Your task. Write out the listing below without alteration, omitting its pictures.

--- Exercise data Enclosed Below ---

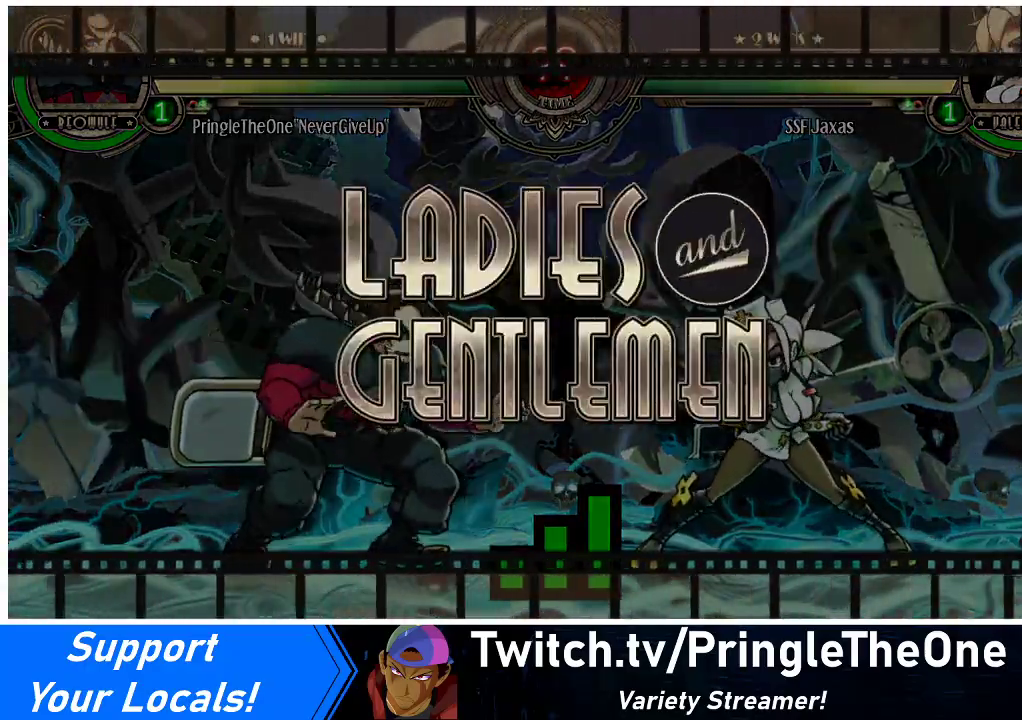
{"buttons": [], "events": []}
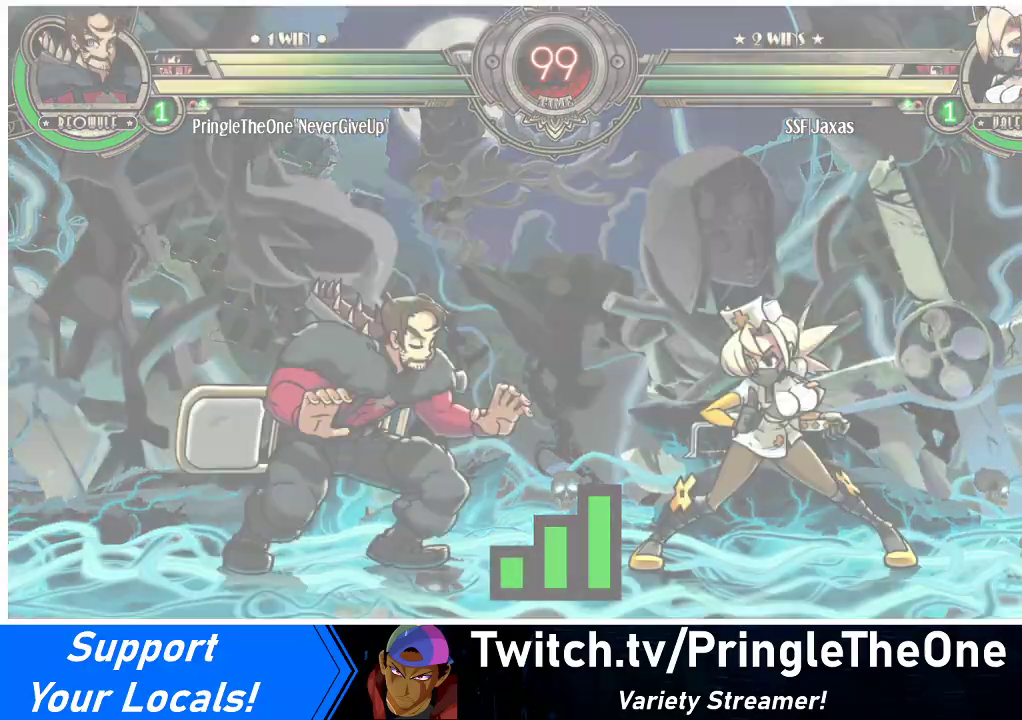
{"buttons": [], "events": [[333, "DPAD_LEFT", "down"], [400, "SQUARE", "down"], [500, "DPAD_LEFT", "up"], [500, "SQUARE", "up"]]}
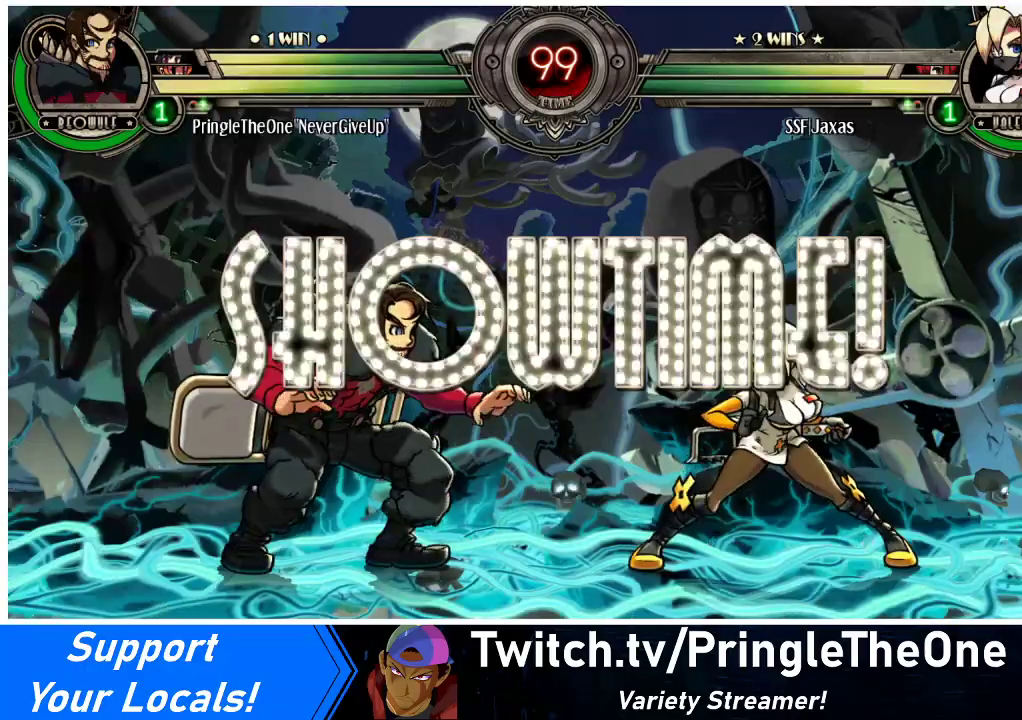
{"buttons": ["DPAD_RIGHT"], "events": [[167, "DPAD_LEFT", "down"], [400, "DPAD_LEFT", "up"], [400, "DPAD_RIGHT", "down"]]}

--- End of Enclosed Exercise data ---

Solution.
{"buttons": [], "events": []}
{"buttons": [], "events": [[333, "DPAD_LEFT", "down"], [400, "SQUARE", "down"], [500, "DPAD_LEFT", "up"], [500, "SQUARE", "up"]]}
{"buttons": ["DPAD_RIGHT"], "events": [[167, "DPAD_LEFT", "down"], [400, "DPAD_LEFT", "up"], [400, "DPAD_RIGHT", "down"]]}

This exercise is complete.